Fachkräftemangel erreicht Pflegeheime

Tätigkeitsbericht 2019/2020 veröffentlicht

Die WTG-Behörde (Heimaufsicht) des Kreises hat den Tätigkeitsbericht 2019/2020 unter www.kreis-soest.de/pflegeatlas veröffentlicht.

by xity nrw 2021-12-07T11:54:25+0100

Michaela Schlummer stellt den Tätigkeitsbericht 2019 bis 2020 der WTG-Behörde des Kreises Soest vor. (Foto: Thomas Weinstock)

Kreis Soest - Die Einrichtungen im Kreis Soest erfüllen überwiegend noch die gesetzlichen Anforderungen, können aber zunehmend nur mit großer Anstrengung durch den fachlichen und persönlichen Einsatz der eigenen Mitarbeiterschaft den individuellen Pflege- und Betreuungsbedarf, Förderungsbedarf und eine gute Lebensqualität der Bewohner und Bewohnerinnen sicherstellen.
Vereinzelt wurden gravierende Pflege- und Betreuungsmängel wegen zu geringer personeller Ausstattung festgestellt. Folgen waren jeweils Anordnungen zum Aufnahmestopp und zur Mängelbeseitigung. In einem Fall hat die WTG-Behörde den Betrieb der Einrichtung untersagt und Unterstützung bei der Suche nach einer geeigneten Unterkunft für 29 BewohnerInnen geleistet.

Im Berichtszeitraum gingen 131 Beschwerden ein. Anlässe waren kaum Mängel im Bereich der hauswirtschaftlichen Versorgung oder der Wohnqualität, dafür wurden Pflegequalität und Personalorganisation kritisiert. 13 Beschwerden im Zusammenhang mit Corona waren zu bearbeiten, die fehlende Teilhabemöglichkeiten, Sorge um Vereinsamung oder die Auslegung der Besuchsverbote betrafen.

Die WTG-Behörde war 2019 und 2020 für insgesamt 200 Betreuungsangebote, davon 113 Einrichtungen mit insgesamt 5.235 Plätzen, die durch eine wiederkehrende Prüfung (Regelprüfung) überwacht wurden, zuständig. Im genannten Zeitraum wurden insgesamt 126 wiederkehrende und anlassbezogene Prüfungen durchgeführt, zum Großteil unangemeldet.

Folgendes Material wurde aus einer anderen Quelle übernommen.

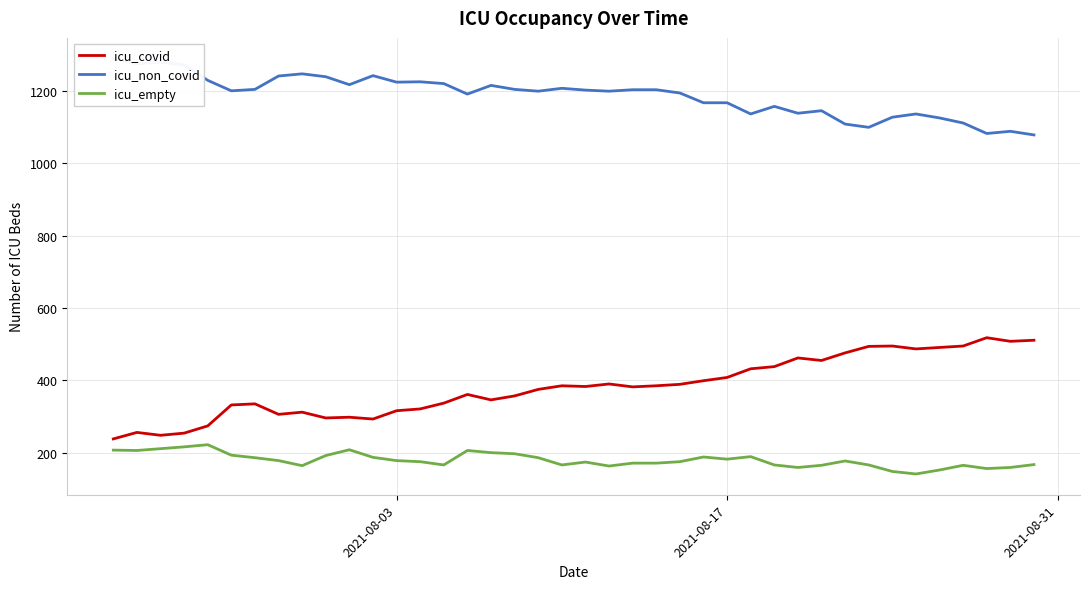

Does the chart display data point markers on the line(s)?

No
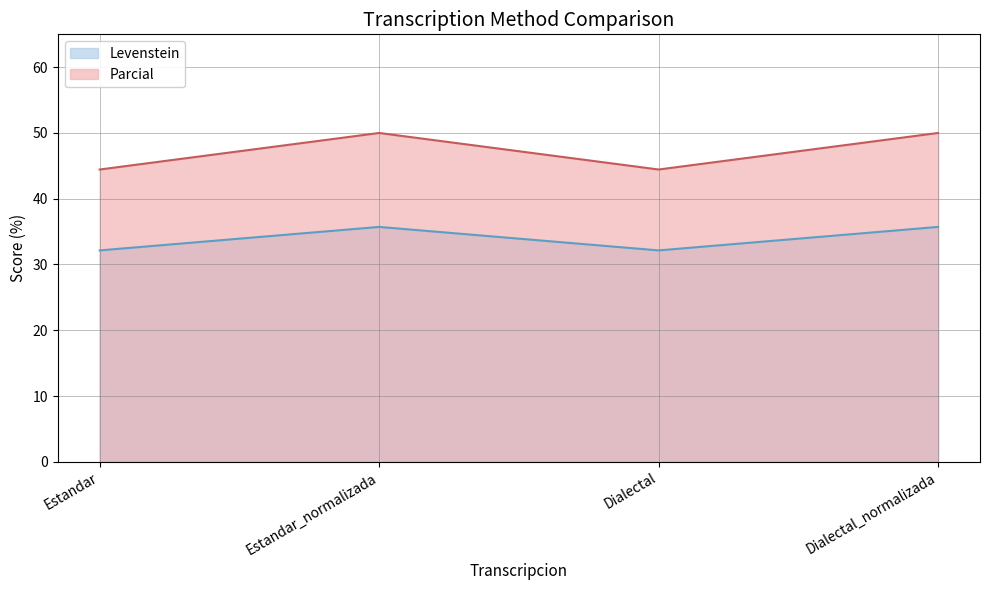

How many categories are shown in the chart?

4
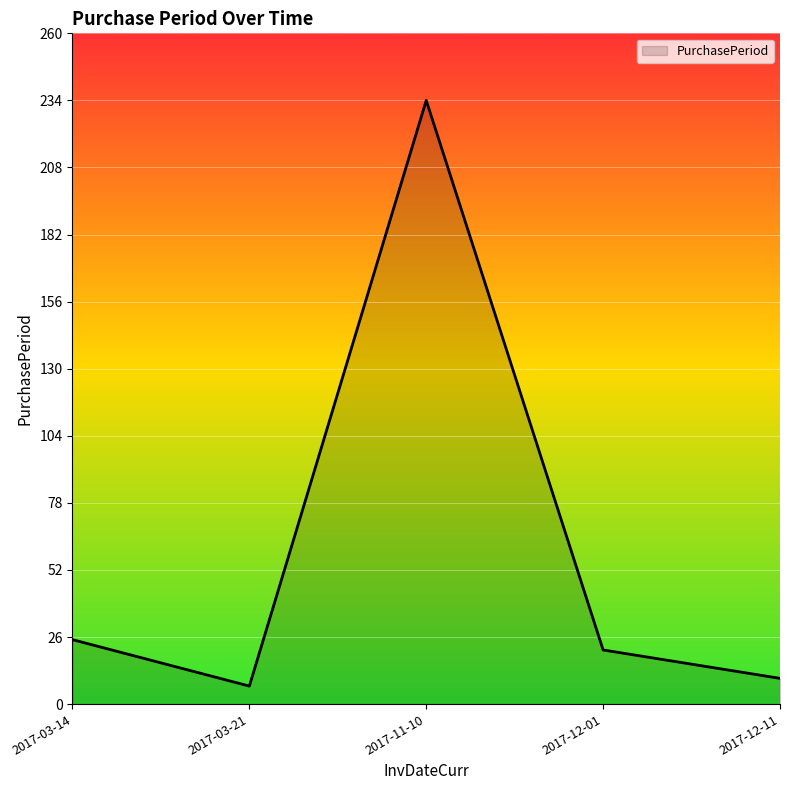

Count the number of categories in the chart.

5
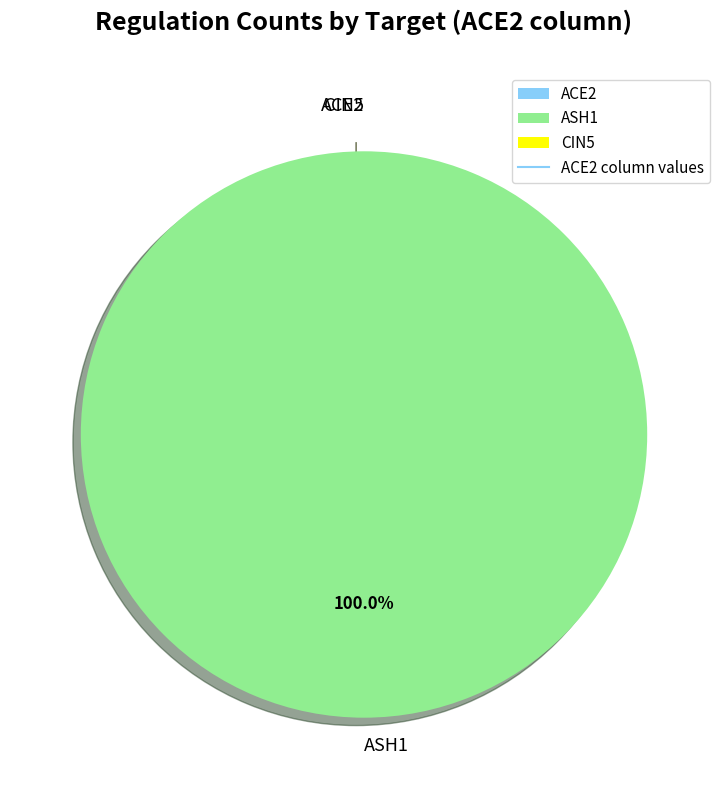

Which category has the biggest portion of the pie?

ASH1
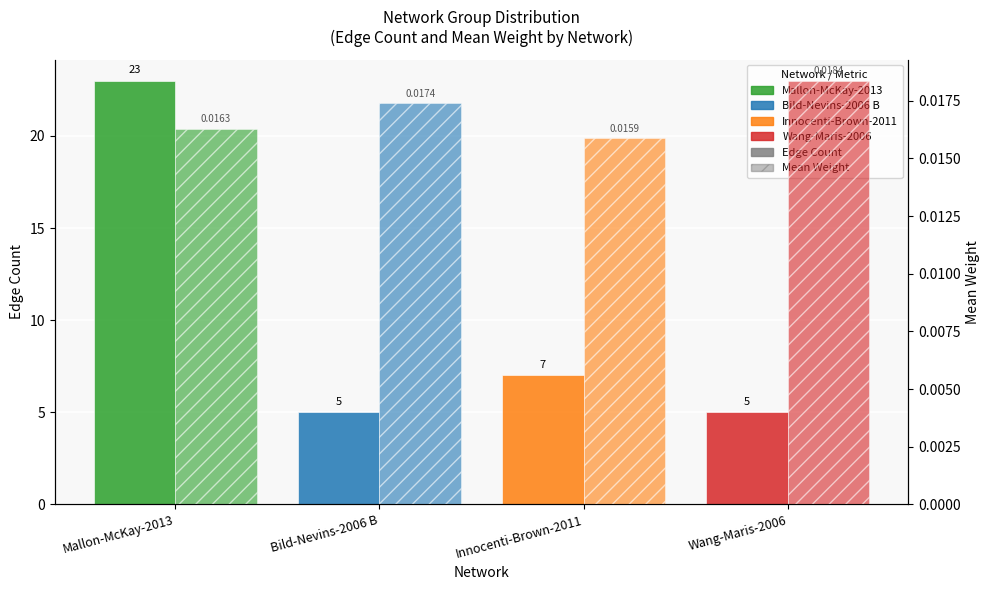

Rank the categories by Edge Count value from highest to lowest.

Mallon-McKay-2013, Innocenti-Brown-2011, Bild-Nevins-2006 B, Wang-Maris-2006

Durch die Corona-Pandemie waren die Regelprüfungen über mehr als drei Monate vom Ministerium für Arbeit, Gesundheit und Soziales (MAGS) ausgesetzt. Die WTG-Behörde hat daraufhin einen Fragebogen entwickelt, mit dem sie die Anforderungen des Gesetzes in den jeweiligen Angebotsformen überprüfen konnte und dies aufgrund der aktuellen pandemischen Lage auch weiterhin in dieser Form ausführt. „Die Telefone standen zu Beginn der Corona-Pandemie nicht still“, berichtet Michaela Schlummer. Zahlreiche Anfragen zu den kurzfristig umzusetzenden ministeriellen Erlassen, Besuchseinschränkungen und fehlende Schutzausrüstung seien eingegangen.

Im überwiegenden Teil der Einrichtungen konnte im Berichtszeitraum die gesetzlich vorgeschriebene Fachkraft-Quote von 50 Prozent noch erreicht werden. Dennoch zeichnet sich ab, dass es zunehmend schwieriger wird, freie Stellen mit Fachkräften zu besetzen. Neun geprüfte Einrichtungen haben die Fachkraftquote zeitweise unterschritten. Daneben steigt die Zahl der Einrichtungen, die auf Beschäftigte von Zeitarbeitsfirmen zurückgreifen müssen. 2020 war die Zahl der angezeigten Wechsel auf Leitungsebene (Einrichtungs-, oder Pflegedienstleitung bzw. verantwortliche Fachkraft) mit 31 in insgesamt 23 Einrichtungen sehr hoch. Gründe dafür waren neben dem Eintritt in den Ruhestand und der damit zunächst verbundenen kommissarischen Übernahme von Führungspositionen auch Kündigungen neuer Leitungskräfte während der Probezeit.